Dulunya, Kepulauan Maluku adalah satu provinsi. Namun, sejak tahun 1999, kawasan ini terbagi menjadi provinsi Maluku dan Maluku Utara. Provinsi Maluku letaknya di Kepulauan Maluku selatan, sementara Maluku Utara ada di bagian utara. Kedua provinsi ini masih memiliki tradisi budaya yang kental, salah satunya upacara adat Maluku.
Masyarakat Maluku sangat melestarikan tradisi budayanya. Maka tak heran kalau berkunjung ke sana, kamu bisa menyaksikan ritual hingga upacara adat Maluku saat ada perayaan tertentu. Nah, apa saja upacara adat mereka ini? Simak sampai habis!
Daftar ISI
5 Upacara Adat Maluku dan Makna Tradisinya
Kepulauan Maluku menyimpan banyak tradisi unik, mulai dari ritual dan upacara adatnya. Tradisi ini sudah menjadi warisan budaya turun temurun yang bahkan sampai saat ini masih dilakukan oleh masyarakatnya ketika ada hari-hari besar atau perayaan tertentu.
Apa saja upacara adat Maluku? Berikut penjelasannya:
1. Upacara Hapolas
Hapolas merupakan tradisi selamatan kematian dari Maluku Utara. Tradisi atau upacara adat Maluku ini dilakukan oleh masyarakat suku Makian, khususnya daerah Makian Timur, Maluku Utara.
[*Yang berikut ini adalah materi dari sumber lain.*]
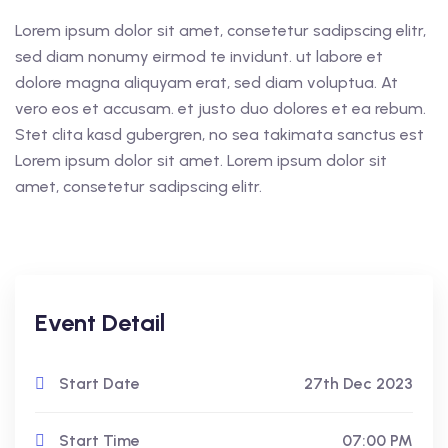
Lorem ipsum dolor sit amet, consetetur sadipscing elitr,
sed diam nonumy eirmod te invidunt. ut labore et
dolore magna aliquyam erat, sed diam voluptua. At
vero eos et accusam. et justo duo dolores et ea rebum.
Stet clita kasd gubergren, no sea takimata sanctus est
Lorem ipsum dolor sit amet. Lorem ipsum dolor sit
amet, consetetur sadipscing elitr.
Event Detail
Start Date
27th Dec 2023
Start Time
07:00 PM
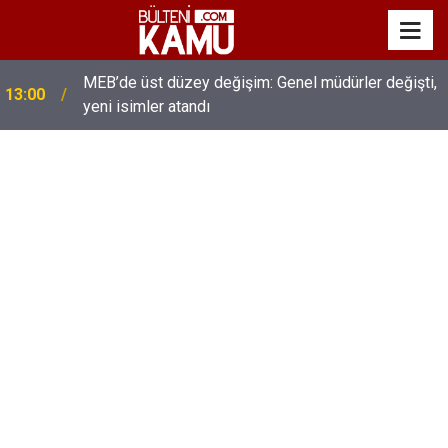
MEB’de üst düzey değişim: Genel müdürler değişti,
13:00
yeni isimler atandı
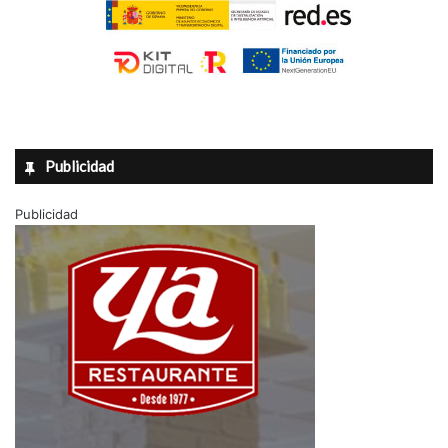
Publicidad
Publicidad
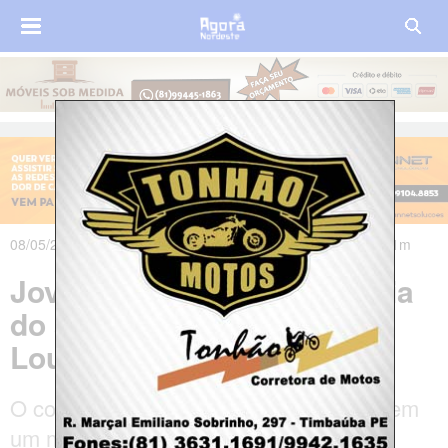
08/05/2024 às 20h45m - Atualizado em 09/05/2024 às 08h01m
Jovem é assassinado no dia
do aniversário em São
Lourenço da Mata
O corpo de Renan Lima foi encontrado em
um matagal ao lado de uma moto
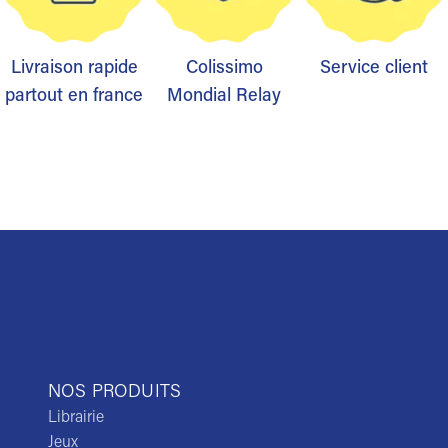
Livraison rapide
Colissimo
Service client
partout en france
Mondial Relay
NOS PRODUITS
Librairie
Jeux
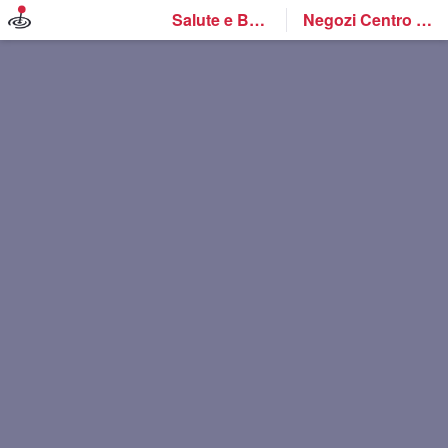
Salute e Benessere
Negozi Centro Ottico Megavision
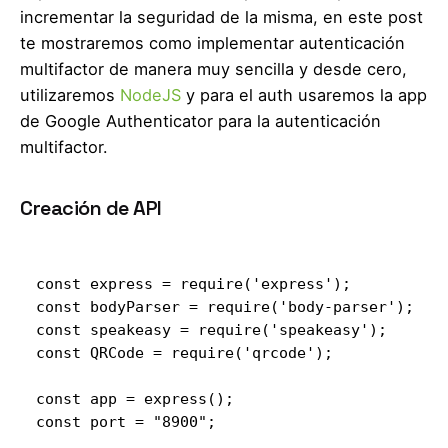
incrementar la seguridad de la misma, en este post
te mostraremos como implementar autenticación
multifactor de manera muy sencilla y desde cero,
utilizaremos
NodeJS
y para el auth usaremos la app
de Google Authenticator para la autenticación
multifactor.
Creación de API
const express = require('express');

const bodyParser = require('body-parser');

const speakeasy = require('speakeasy');

const QRCode = require('qrcode');

const app = express();

const port = "8900";
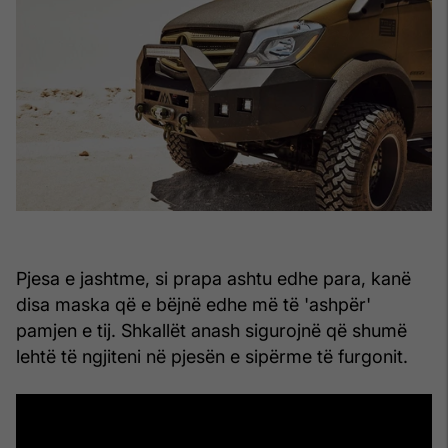
Pjesa e jashtme, si prapa ashtu edhe para, kanë
disa maska që e bëjnë edhe më të 'ashpër'
pamjen e tij. Shkallët anash sigurojnë që shumë
lehtë të ngjiteni në pjesën e sipërme të furgonit.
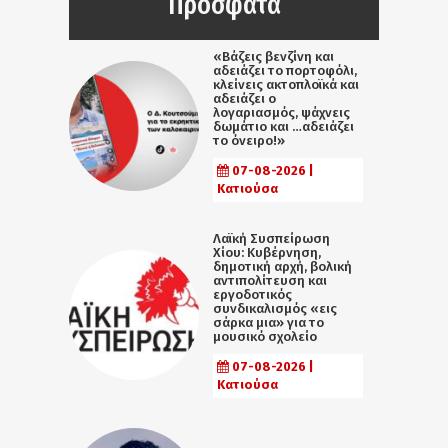
Πρόσφατα
«Βάζεις βενζίνη και
αδειάζει το πορτοφόλι,
κλείνεις ακτοπλοϊκά και
αδειάζει ο
λογαριασμός, ψάχνεις
δωμάτιο και …αδειάζει
το όνειρο!»
07-08-2026 |
Κατιούσα
Λαϊκή Συσπείρωση
Χίου: Κυβέρνηση,
δημοτική αρχή, βολική
αντιπολίτευση και
εργοδοτικός
συνδικαλισμός «εις
σάρκα μια» για το
μουσικό σχολείο
07-08-2026 |
Κατιούσα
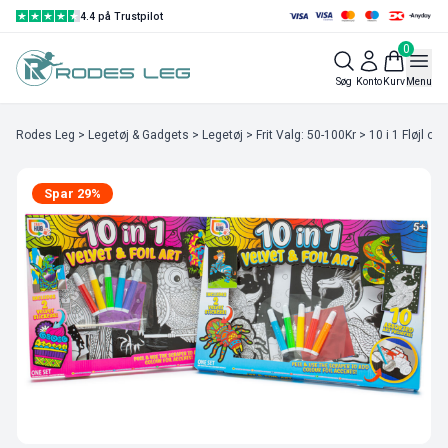
4.4 på Trustpilot
0
Søg
Konto
Kurv
Menu
Rodes Leg
>
Legetøj & Gadgets
>
Legetøj
>
Frit Valg: 50-100Kr
> 10 i 1 Fløjl og
Spar 29%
Istilah Hapolas berasal dari bahasa daerah Makian yaitu “polas” yang berarti ‘membayar’ dengan “ha” yang bermakna perintah. Sesuai namanya, tradisi ini mewajibkan masyarakat Makian untuk membayar dengan tujuan membantu sesama yang mengalami duka akibat kehilangan keluarganya.
Tradisi ini hanya ada pada peristiwa kematian saja, tidak untuk peringatan kelahiran maupun pernikahan. Jadi, bagi masyarakat suku Makian, kalau ada sesamanya berduka, mereka harus saling membantu untuk meringankan pihak yang berduka dengan memberikan sedekah.
Sedekah ini bukan hanya berupa uang dan hapolas, tapi bisa juga dalam bentuk lain. Misalnya bahan kebutuhan pokok atau tenaga yang bisa mendukung lancarnya acara secara gotong royong.
Jumlah transaksi saat menerima bantuan uang ini tidak ada nominal tertentu. Besaran uang hapolas diukur dari seberapa ikhlas dan ketulusan masing-masing untuk membantu pihak yang berduka.
Tradisi ini sudah berlangsung selama ratusan tahun dan masih lestari hingga sekarang. Ini menunjukkan betapa masyarakat suku Makian sangat menjaga nilai tradisi leluhurnya dan menjunjung tinggi rasa solidaritas terhadap sesama.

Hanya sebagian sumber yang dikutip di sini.